Lisa’s quilt – drawing

i have a 60×60 inch design to do, first step.

but before that, to learn about my picture, i’m going to do a practice picture, and play with how the colors lie in patches. i have to think about the colored fabrics i will be working with.

strange, when i was a kid, i used to while away the time in boring classes by taking my pencil to the black and white photos of presidents andinventions in our schoolbooks. all of my books would end the year with every photo marked up in pencil, a line surrounding each area of equal tone. that’s what i’m doing here in transferring a complex scene to fabric. i’m outlining areas of equal color, lightness, texture. then it’s all paint by numbers. or so you might think.

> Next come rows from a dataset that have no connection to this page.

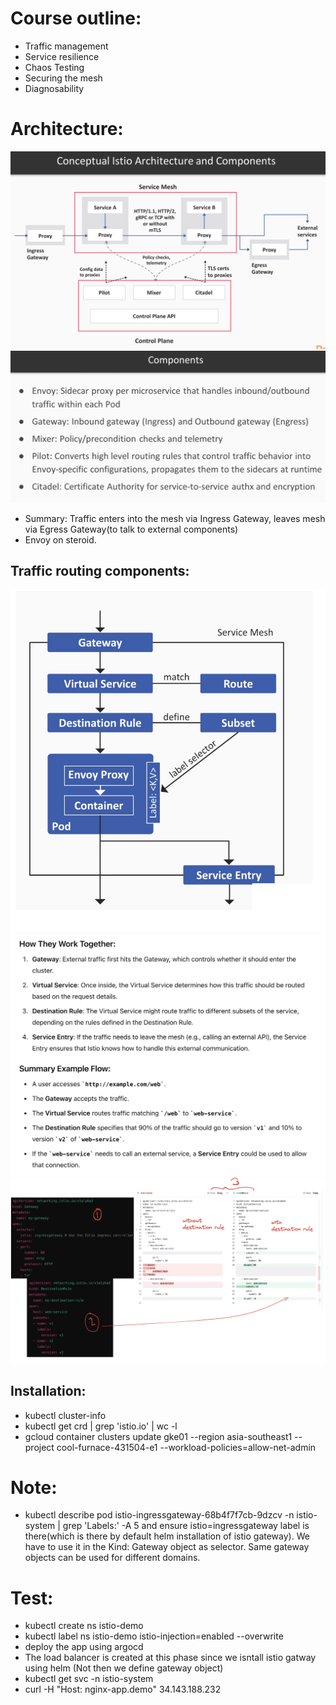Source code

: # Course outline:
- Traffic management
- Service resilience
- Chaos Testing
- Securing the mesh
- Diagnosability

# Architecture:
![alt text](image.png)
![alt text](image-2.png)
- Summary: Traffic enters into the mesh via Ingress Gateway, leaves mesh via Egress Gateway(to talk to external components)
- Envoy on steroid.
## Traffic routing components:
![alt text](image-4.png)
![alt text](image-3.png)
![alt text](image-5.png)

## Installation:
- kubectl cluster-info
- kubectl get crd | grep 'istio.io' | wc -l
- gcloud container clusters update gke01 --region asia-southeast1 --project cool-furnace-431504-e1 --workload-policies=allow-net-admin 

# Note:
- kubectl describe  pod istio-ingressgateway-68b4f7f7cb-9dzcv  -n istio-system | grep 'Labels:' -A 5 and ensure istio=ingressgateway label is there(which is there by default helm installation of istio gateway). We have to use it in the Kind: Gateway object as selector. Same gateway objects can be used for different domains.
# Test:
- kubectl create ns istio-demo
- kubectl label ns istio-demo istio-injection=enabled --overwrite
- deploy the app using argocd
- The load balancer is created at this phase since we isntall istio gatway using helm (Not then we define gateway object)
- kubectl get svc -n istio-system
- curl -H "Host: nginx-app.demo" 34.143.188.232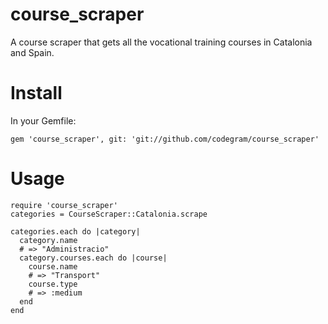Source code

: # course_scraper

A course scraper that gets all the vocational training courses in Catalonia
and Spain.

# Install

In your Gemfile:

    gem 'course_scraper', git: 'git://github.com/codegram/course_scraper'

# Usage

    require 'course_scraper'
    categories = CourseScraper::Catalonia.scrape

    categories.each do |category|
      category.name
      # => "Administracio"
      category.courses.each do |course|
        course.name
        # => "Transport"
        course.type
        # => :medium
      end
    end
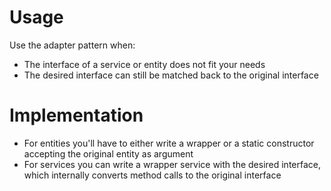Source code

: # Usage
Use the adapter pattern when:
- The interface of a service or entity does not fit your needs
- The desired interface can still be matched back to the original interface

# Implementation
- For entities you'll have to either write a wrapper or a static constructor accepting the original entity as argument
- For services you can write a wrapper service with the desired interface, which internally converts method calls to the original interface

the photo and the fabrics to work with

above’s a picture we took in ireland. that’s the (other) rock of cashel, on cashel bay, in county galway, in ireland. it was a mostly cloudy day with a patch of blue. that yellow stuff is gorse in bloom, the green is new shoots of what looked like being iris in a field of old brown grass. in the back under the hill, that little blob of white, is cashel house, a great place to stay all round

surrounding the photo are the cut up bits of the photo of the fabric i have to work with (that my sister brought me – old family stuff that no longer fits). that’s the color range i have to choose from, and it’s not too bad a match. i hope i have enough of some things that look awfully skimpy to me at the moment. i may have to redye some of the fabric i have, but that’s cheating. i can spill coffee on it, however.

i painted the following – my first watercolor in seveal years – as a study of the design i’m going to be working with.

the watercolor study

at 10″ on a side, it’s a whole bunch smaller than the quilt top, which is (calculator) 36 times larger.

the next step is to do it on graph paper, or at least a larger contour sketch of the various fields of color in the picture.

and then i guess after that it’s a matter of cutting out rough shapes of the various color swatches, and then fitting them, and then figuring out how to sew them.

as usual in all my projects, i spend most of my time reinventng the wheel – figuring out basic steps over and over again. but it’s fun; i like it.